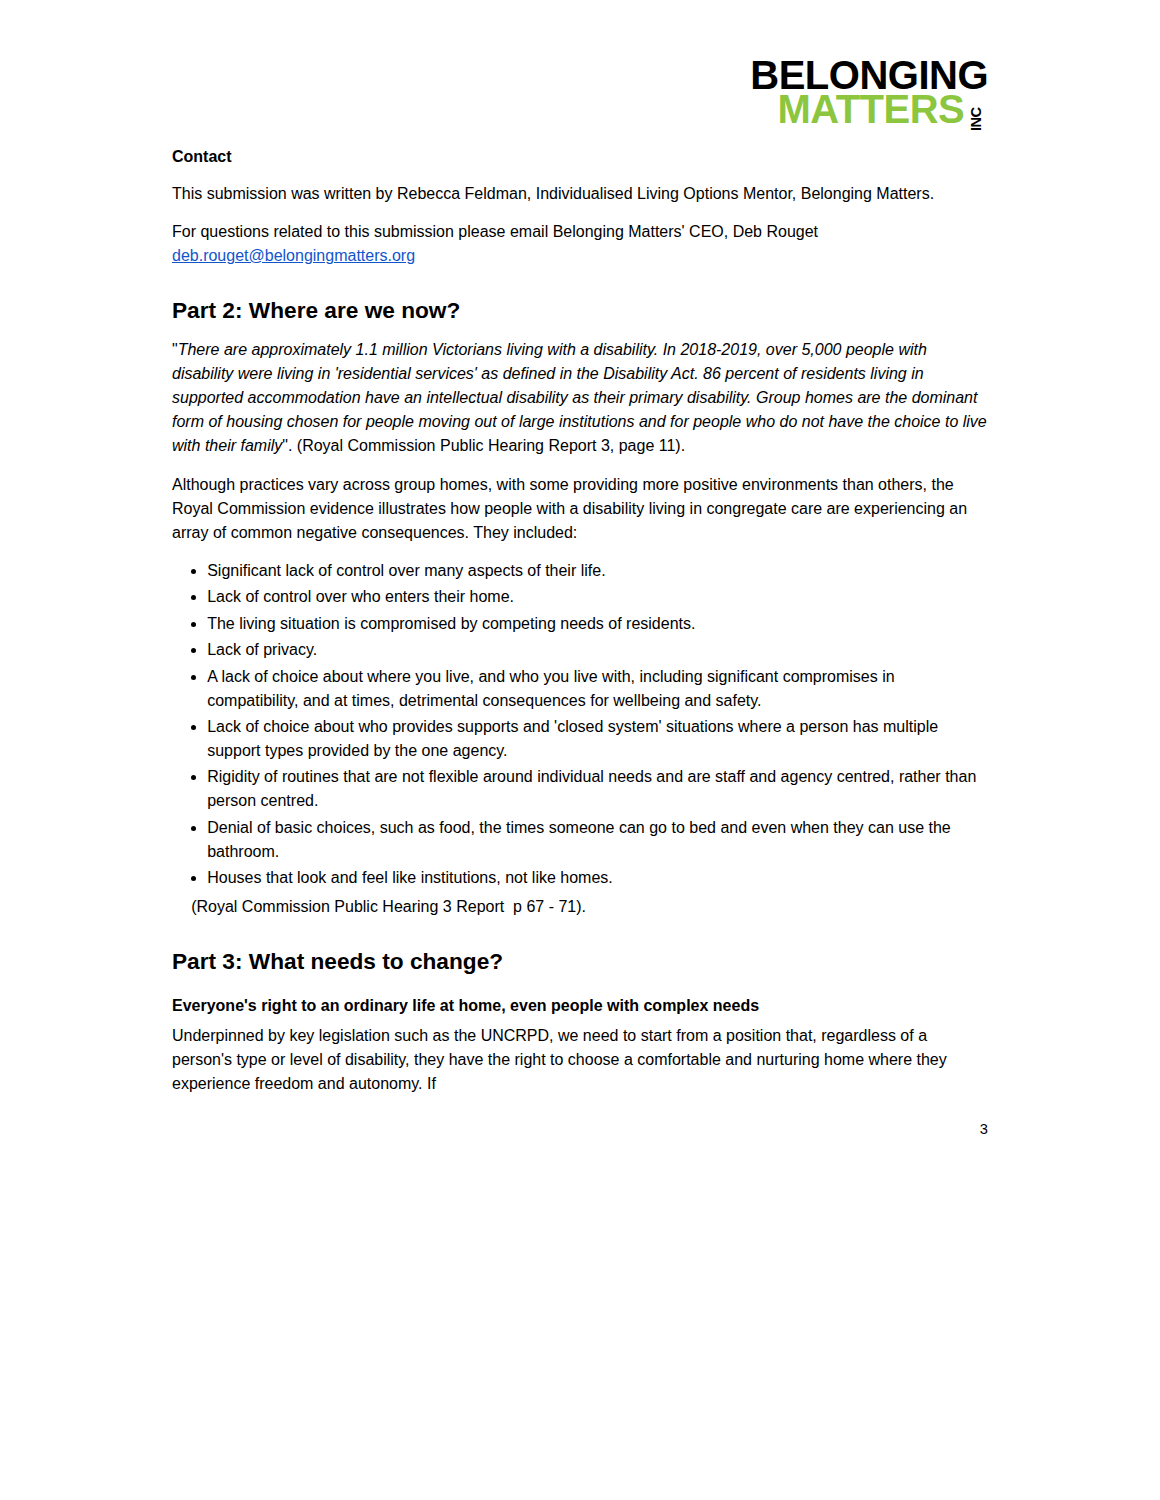BELONGING MATTERSINC
Contact
This submission was written by Rebecca Feldman, Individualised Living Options Mentor, Belonging Matters.
For questions related to this submission please email Belonging Matters' CEO, Deb Rouget deb.rouget@belongingmatters.org
Part 2: Where are we now?
"There are approximately 1.1 million Victorians living with a disability. In 2018-2019, over 5,000 people with disability were living in 'residential services' as defined in the Disability Act. 86 percent of residents living in supported accommodation have an intellectual disability as their primary disability. Group homes are the dominant form of housing chosen for people moving out of large institutions and for people who do not have the choice to live with their family". (Royal Commission Public Hearing Report 3, page 11).
Although practices vary across group homes, with some providing more positive environments than others, the Royal Commission evidence illustrates how people with a disability living in congregate care are experiencing an array of common negative consequences. They included:
Significant lack of control over many aspects of their life.
Lack of control over who enters their home.
The living situation is compromised by competing needs of residents.
Lack of privacy.
A lack of choice about where you live, and who you live with, including significant compromises in compatibility, and at times, detrimental consequences for wellbeing and safety.
Lack of choice about who provides supports and 'closed system' situations where a person has multiple support types provided by the one agency.
Rigidity of routines that are not flexible around individual needs and are staff and agency centred, rather than person centred.
Denial of basic choices, such as food, the times someone can go to bed and even when they can use the bathroom.
Houses that look and feel like institutions, not like homes.
(Royal Commission Public Hearing 3 Report p 67 - 71).
Part 3: What needs to change?
Everyone's right to an ordinary life at home, even people with complex needs
Underpinned by key legislation such as the UNCRPD, we need to start from a position that, regardless of a person's type or level of disability, they have the right to choose a comfortable and nurturing home where they experience freedom and autonomy. If
3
--
### [YOUR INSTRUCTIONS]
Please make an exact copy of the lines above from the line with "Although practices vary" through the line with "Rigidity of routines", both ends included.

### [RESULT FOR THIS TASK]
Although practices vary across group homes, with some providing more positive environments than others, the Royal Commission evidence illustrates how people with a disability living in congregate care are experiencing an array of common negative consequences. They included:
Significant lack of control over many aspects of their life.
Lack of control over who enters their home.
The living situation is compromised by competing needs of residents.
Lack of privacy.
A lack of choice about where you live, and who you live with, including significant compromises in compatibility, and at times, detrimental consequences for wellbeing and safety.
Lack of choice about who provides supports and 'closed system' situations where a person has multiple support types provided by the one agency.
Rigidity of routines that are not flexible around individual needs and are staff and agency centred, rather than person centred.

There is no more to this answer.